Un agudo y repentino pinchazo en la planta del pie me hace saltar de manera tan desproporcionada, que casi caigo al suelo.
Mientras lidio con el equilibrio para no desparramarme, veo que un soberbio joven con marcados músculos y vestido de short, hace amago para venir en mi auxilio. Entonces, tras un esfuerzo sobre humano y cuidando no verme tan deplorable, logro poner ambos pies en el suelo aguantando el equilibrio.
Aunque ahora por el nuevo pinchazo de la piedra, el dolor es mas penetrante, con el ego lastimado y falsa sonrisa le indico con una mano que estoy bien, que no tiene de qué preocuparse.
El muchacho luego de mirarme con esa compasión que a las mujeres de mas de cincuenta nos hace sentir como de ochenta, me sonríe y se zambulle de cabeza en el mar desde lo alto del muelle, ostentando toda su audaz y vigorosa juventud.
Me siento más patética que nunca, y sin ninguna pretensión de ocultarlo, apoyo el trasero en la pared del muelle, monto una pierna encima de la otra, y saco rápido la pequeña piedra incrustada. Y después de tanta desvergüenza suelto un quejido que pone a las gaviotas en alerta. Supongo que adivinaron mi pena porque desinteresadas regresaron a lo suyo.
Insisto en mi curiosidad y me acerco un poco más para ver si me conecto con esa energía envidiable de placidez y alzo los brazos al cielo, imitándolas. El viento fresco me acaricia completa, con tanta delicadeza y fuerza a la vez, que siento que puedo volar. Y tal como se veía de lejos, es maravilloso.
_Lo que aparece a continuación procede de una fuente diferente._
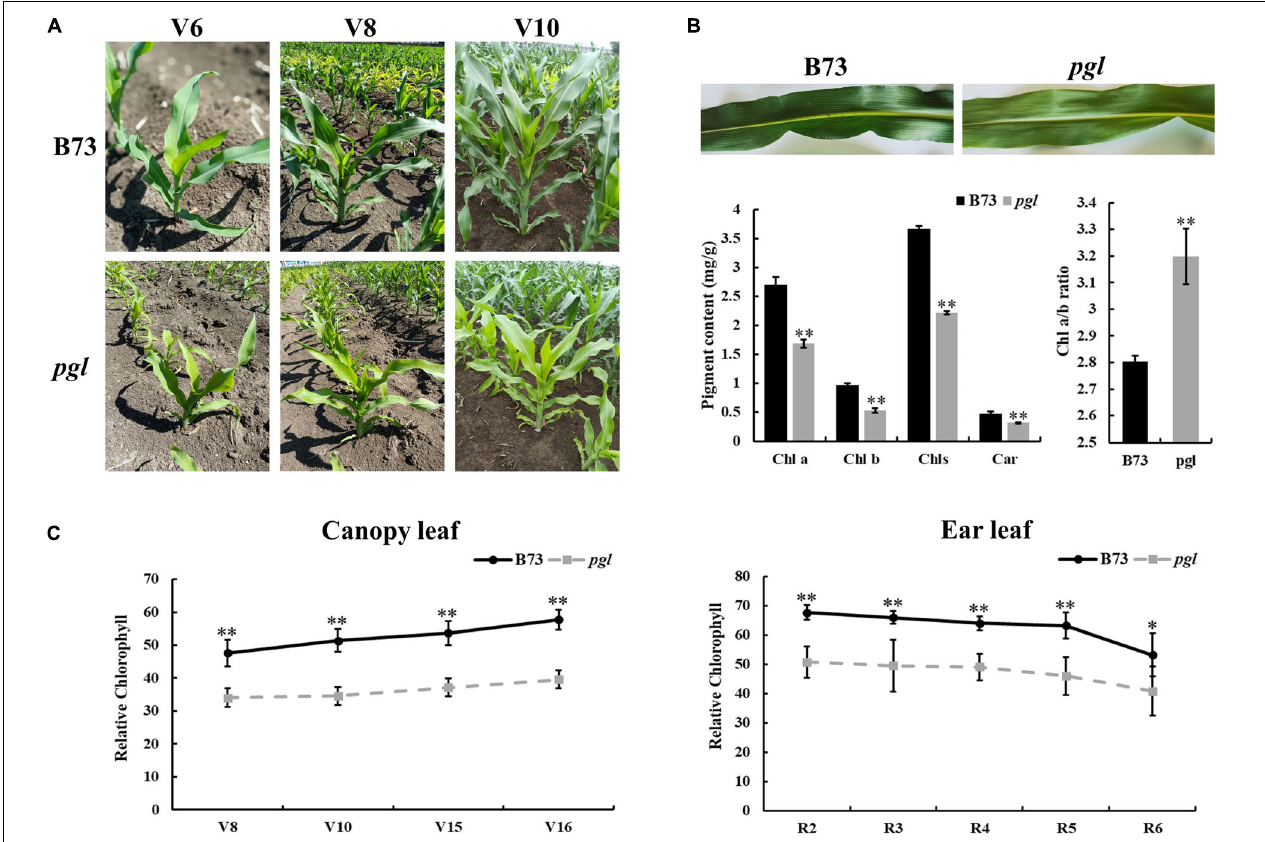
FIGURE 1 | Phenotypic characterization of the pgl mutant. (A) B73 and pgl were observed at different stages. V6, sixth leaf stage; V8, eighth leaf stage; V10, tenth leaf stage. (B) Pigment contents of the third leaf were measured in B73 and pgl using absorption photometry. Seedlings were grown to the third-leaf stage in greenhouse. Data are presented as the means ± SD ( n = 3). (C) Relative chlorophyll content was measured and compared at different stages between B73 and pgl . V15, fifteenth leaf stage; V16, sixteenth leaf stage; R2, blister stage; R3, milk stage; R4, dough stage; R5, dent stage; R6, physiological maturity stage. Data are presented as the means ± SD ( n = 9). Asterisks represent significant differences between B73 and pgl detected by independent sample T test ( ∗ P < 0.05; ∗∗ P <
Me quede así, extasiada volando con mis brazos desplegados por blancas nubes, a lo sumo un minuto. Hasta que la más grande de ellas me observó suspicaz, y sin dejar de mirarme emprendió el vuelo. Las demás la siguieron. Entendí resignada que de mí, estaban huyendo.
Cojeando y profundamente arrepentida de haberme quitado las sandalias, regresé a la playa acomodándome el sombrero. Y me quedé hasta caída la tarde bebiendo café caliente mezclado con aroma de pescado, saboreando ese único minuto maravilloso de vuelo, imitando a las gaviotas.